### DOCUMENT PASSAGE
################

Speeches

Women to bear brunt of Budget cuts, hikes

Published on Wed 14 June 2017 at 5:05 pm

Since the government came into office in 2013, Australia has dropped from 19th to 46th in the Global gender gap report. We have a high and enduring gender pay gap. It is higher in my state of Western Australia than anywhere else in the country.

Mr Wilson (5:05pm) — I am glad to have this opportunity to ask some questions about the impact of the government’s budget on women, particularly through the government’s changes in higher education. The government has abandoned what was the bipartisan practice of producing an annual women’s budget statement, which I think is a shame. What I would like to know is whether the minister has received any advice or has given any specific consideration to the impact of the government’s higher education changes on Australian women. This is particularly important at a time when Australian women face considerable economic discrimination and inequity. We are kidding ourselves if we do not continue to recognise that.

################

Stored data entries
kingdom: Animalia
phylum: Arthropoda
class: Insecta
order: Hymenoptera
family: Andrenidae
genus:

################

### ACTIONS TO TAKE
**1)** Quote the budget speech from "Published on Wed" up to and including "in the country.".
**2)** In the budget speech, list each claim about gender inequality in the paragraph that begins "Since the government came into office".

### ANSWERS BELOW
**1)**
Published on Wed 14 June 2017 at 5:05 pm

Since the government came into office in 2013, Australia has dropped from 19th to 46th in the Global gender gap report. We have a high and enduring gender pay gap. It is higher in my state of Western Australia than anywhere else in the country.

**2)**
- Since the government came into office in 2013, Australia has dropped from 19th to 46th in the Global gender gap report.
- Australia has a high and enduring gender pay gap.
- The gender pay gap is higher in Western Australia than anywhere else in the country.